§ **JOB ITEM**
Write out the lines below exactly, beginning at the one with "segmentacije" and stopping after the one with "kombinuje dvě léčebné"; the pictures are not copied.

- - - - -

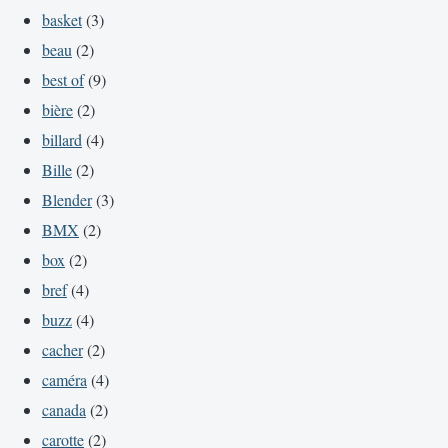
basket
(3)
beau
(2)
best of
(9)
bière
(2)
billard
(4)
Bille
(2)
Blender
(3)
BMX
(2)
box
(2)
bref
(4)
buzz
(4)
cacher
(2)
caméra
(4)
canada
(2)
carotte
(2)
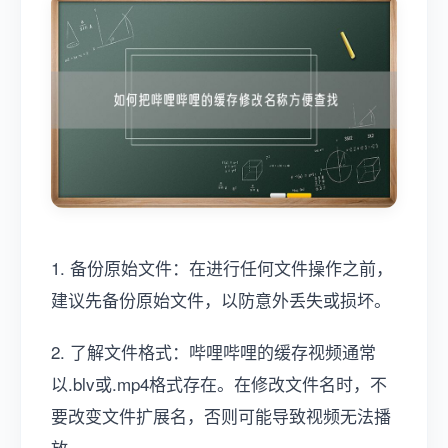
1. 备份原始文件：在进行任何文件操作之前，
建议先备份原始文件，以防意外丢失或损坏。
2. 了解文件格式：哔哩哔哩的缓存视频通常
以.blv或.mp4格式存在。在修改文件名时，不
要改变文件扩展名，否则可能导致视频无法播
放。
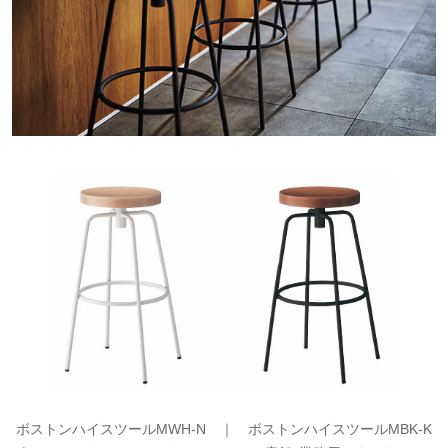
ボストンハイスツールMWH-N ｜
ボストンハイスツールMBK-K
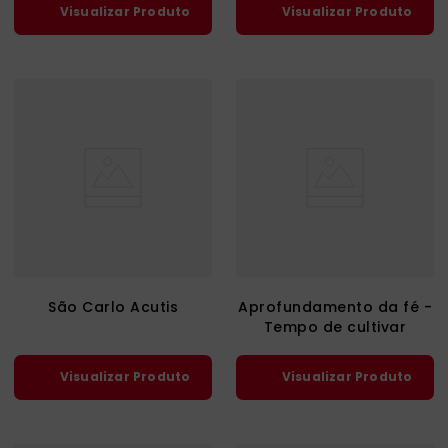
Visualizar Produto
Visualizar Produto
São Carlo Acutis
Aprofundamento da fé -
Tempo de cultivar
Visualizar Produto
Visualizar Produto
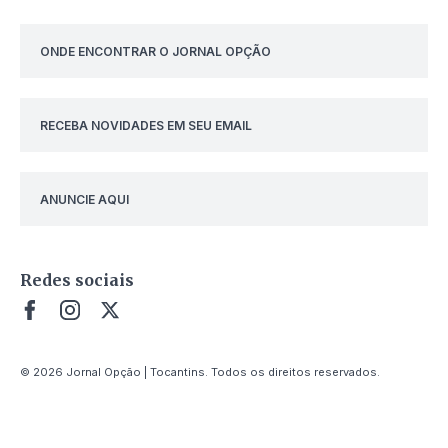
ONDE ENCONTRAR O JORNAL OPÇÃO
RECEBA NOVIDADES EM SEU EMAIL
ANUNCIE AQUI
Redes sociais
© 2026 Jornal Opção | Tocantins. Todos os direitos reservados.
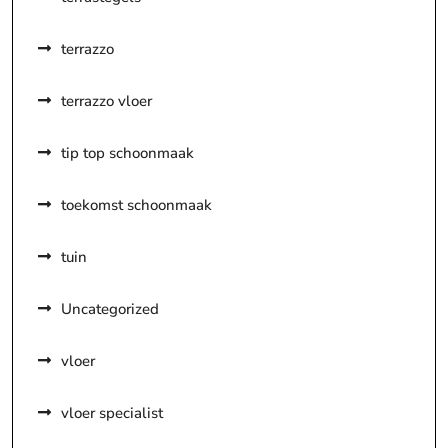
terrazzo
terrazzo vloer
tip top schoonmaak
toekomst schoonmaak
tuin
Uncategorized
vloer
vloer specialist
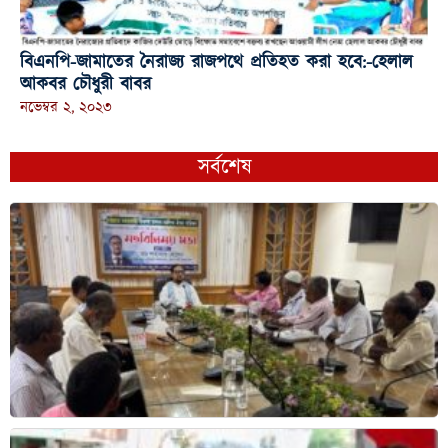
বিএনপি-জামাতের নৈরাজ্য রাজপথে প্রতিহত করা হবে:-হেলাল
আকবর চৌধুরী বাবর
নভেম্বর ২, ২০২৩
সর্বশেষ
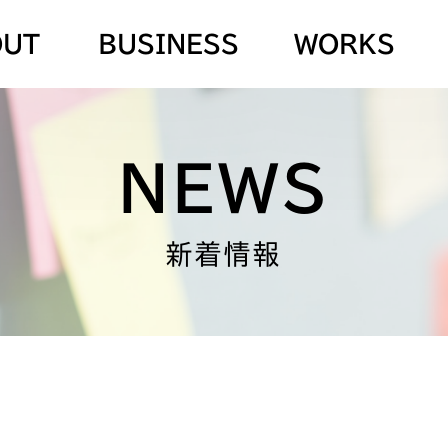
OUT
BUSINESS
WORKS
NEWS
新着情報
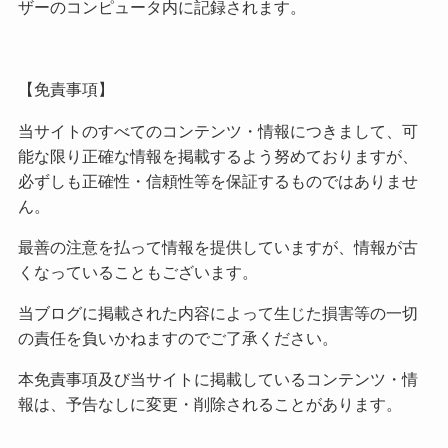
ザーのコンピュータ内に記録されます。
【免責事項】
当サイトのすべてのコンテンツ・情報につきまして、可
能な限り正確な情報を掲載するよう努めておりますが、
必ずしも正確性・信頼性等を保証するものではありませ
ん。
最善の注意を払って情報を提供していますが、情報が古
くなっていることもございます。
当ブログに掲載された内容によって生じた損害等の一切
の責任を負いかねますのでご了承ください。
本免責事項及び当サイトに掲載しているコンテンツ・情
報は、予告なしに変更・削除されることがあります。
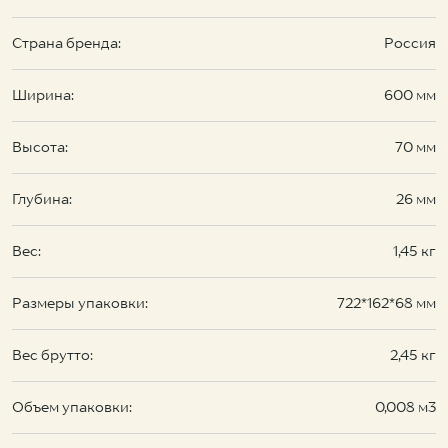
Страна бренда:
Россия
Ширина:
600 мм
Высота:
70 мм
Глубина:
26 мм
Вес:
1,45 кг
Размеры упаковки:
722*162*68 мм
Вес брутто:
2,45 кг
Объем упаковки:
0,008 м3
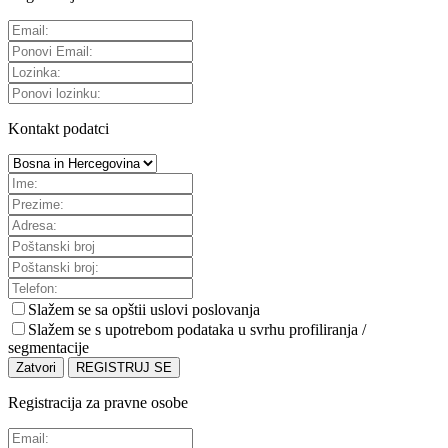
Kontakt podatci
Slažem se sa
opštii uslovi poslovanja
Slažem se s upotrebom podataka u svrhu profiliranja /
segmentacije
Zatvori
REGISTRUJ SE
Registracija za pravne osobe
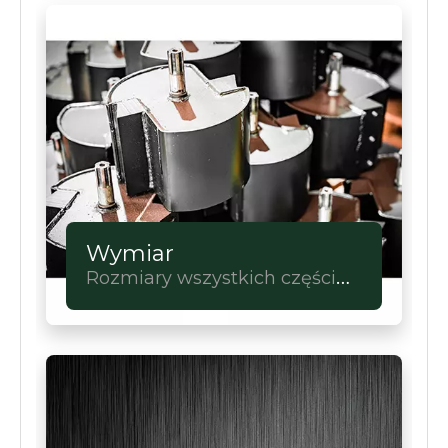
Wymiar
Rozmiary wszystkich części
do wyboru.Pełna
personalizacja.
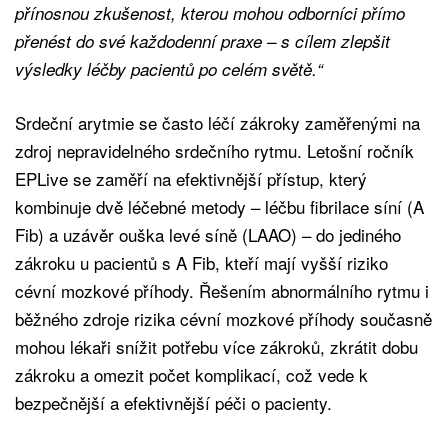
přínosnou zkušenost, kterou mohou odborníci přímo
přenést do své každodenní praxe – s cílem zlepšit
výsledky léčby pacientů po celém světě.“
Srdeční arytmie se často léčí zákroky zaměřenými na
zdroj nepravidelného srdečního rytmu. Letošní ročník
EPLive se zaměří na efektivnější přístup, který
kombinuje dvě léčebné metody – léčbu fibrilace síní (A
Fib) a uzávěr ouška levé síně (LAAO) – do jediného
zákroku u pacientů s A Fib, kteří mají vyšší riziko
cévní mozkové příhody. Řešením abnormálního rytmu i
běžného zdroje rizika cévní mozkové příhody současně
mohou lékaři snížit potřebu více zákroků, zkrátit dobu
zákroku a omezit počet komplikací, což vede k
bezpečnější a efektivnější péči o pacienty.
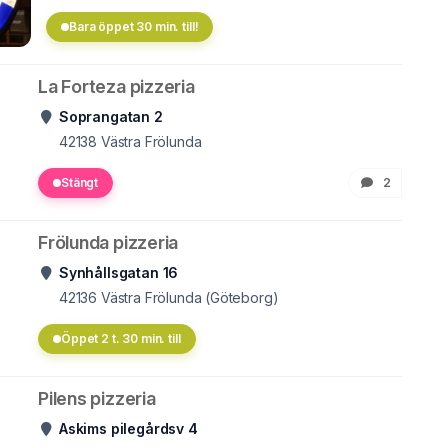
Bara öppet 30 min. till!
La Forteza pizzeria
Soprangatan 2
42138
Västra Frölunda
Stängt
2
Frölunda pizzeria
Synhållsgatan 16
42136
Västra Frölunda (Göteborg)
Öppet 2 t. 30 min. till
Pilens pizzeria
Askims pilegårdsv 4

- - - - -

§ **ANSWER BOX**
segmentacije
Zatvori
REGISTRUJ SE
Registracija za pravne osobe
Wymiar
Rozmiary wszystkich części
do wyboru.Pełna
personalizacja.
přínosnou zkušenost, kterou mohou odborníci přímo
přenést do své každodenní praxe – s cílem zlepšit
výsledky léčby pacientů po celém světě.“
Srdeční arytmie se často léčí zákroky zaměřenými na
zdroj nepravidelného srdečního rytmu. Letošní ročník
EPLive se zaměří na efektivnější přístup, který
kombinuje dvě léčebné metody – léčbu fibrilace síní (A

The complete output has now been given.